The biggest question is: Does prohibition work? History gives many peerless examples to the contrary.
The anti-liquor lobby had long held banning alcohol as the solution to the social and economic consequences of the consumption of strong drink.
Their cause in the United States succeeded when in 1919 the U.S. Government passed the Volstead Act, which prohibited the manufacture, transportation and sale of alcoholic beverages. It is said that alcohol consumption did decline to some extent, but the period between the passage of the act and 1933 when the act was repealed, known as “Prohibition”, gave rise to gangs of vicious bootleggers and other criminals, who often enjoyed the complicity of ordinary citizens.

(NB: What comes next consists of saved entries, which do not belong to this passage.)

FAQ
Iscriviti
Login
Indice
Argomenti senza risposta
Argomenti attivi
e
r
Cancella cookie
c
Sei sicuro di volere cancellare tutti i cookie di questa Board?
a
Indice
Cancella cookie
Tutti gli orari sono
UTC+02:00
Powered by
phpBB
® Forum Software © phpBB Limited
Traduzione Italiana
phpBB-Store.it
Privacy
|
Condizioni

Chicago’s notorious Al Capone and his ilk fed a reign of terror such as the United States had not known before.
It is obvious that prohibition can drive issues underground and create problems even greater than those it sought to get rid of.
The trouble with trying to legislate moral choices is that it obscures the deeper issues contributing to social and economic problems, thereby delaying or preventing the identification of causes and the search for more solid and lasting solutions.
Establishing a more workable and sustainable approach
Would it not be better to look into the matter logically, set up rules and regulations and establish a solid framework for compliance and monitoring as regards the operation of web shops?
Democracy in action
Prime Minister Perry Christie and his government appear to be taking the democratic route by allowing the web shop operators a hearing and by proposing to put the matter to the Bahamian people through a referendum.
It is a strategy that has already been criticized by opponents of legitimizing local gaming, but it is certainly to be congratulated as democracy in action.
Bahamians have long signalled their choice in the matter of playing numbers for whatever reason.
If they can be entrusted to vote for governments, would it be right to deprive them of the right to choose their entertainment when it does not impinge on the rights of others?